Dataset entries
************

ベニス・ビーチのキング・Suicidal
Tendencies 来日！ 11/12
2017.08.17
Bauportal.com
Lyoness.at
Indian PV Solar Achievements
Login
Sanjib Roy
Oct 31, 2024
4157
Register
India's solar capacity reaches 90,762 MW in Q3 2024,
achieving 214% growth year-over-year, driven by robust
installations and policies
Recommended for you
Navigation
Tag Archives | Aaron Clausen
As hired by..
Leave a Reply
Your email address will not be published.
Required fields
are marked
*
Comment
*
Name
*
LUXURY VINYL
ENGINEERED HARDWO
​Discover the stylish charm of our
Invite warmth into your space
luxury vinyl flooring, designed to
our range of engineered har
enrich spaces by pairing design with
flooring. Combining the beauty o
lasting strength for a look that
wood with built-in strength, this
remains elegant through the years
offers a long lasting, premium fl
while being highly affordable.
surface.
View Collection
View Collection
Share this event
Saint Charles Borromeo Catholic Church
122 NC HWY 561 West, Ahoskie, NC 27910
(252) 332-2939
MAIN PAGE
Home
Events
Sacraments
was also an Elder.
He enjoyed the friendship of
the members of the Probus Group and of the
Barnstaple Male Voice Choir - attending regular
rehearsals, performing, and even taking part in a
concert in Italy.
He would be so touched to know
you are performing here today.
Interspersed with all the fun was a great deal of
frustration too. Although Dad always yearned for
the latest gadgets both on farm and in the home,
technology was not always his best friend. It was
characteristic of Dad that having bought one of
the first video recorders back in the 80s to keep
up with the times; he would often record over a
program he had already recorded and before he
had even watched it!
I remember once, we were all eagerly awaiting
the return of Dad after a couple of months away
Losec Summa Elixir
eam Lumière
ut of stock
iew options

************

Locate each line in the rows above that contains the word "this", and copy those lines.

## [Written solution]
wood with built-in strength, this
Share this event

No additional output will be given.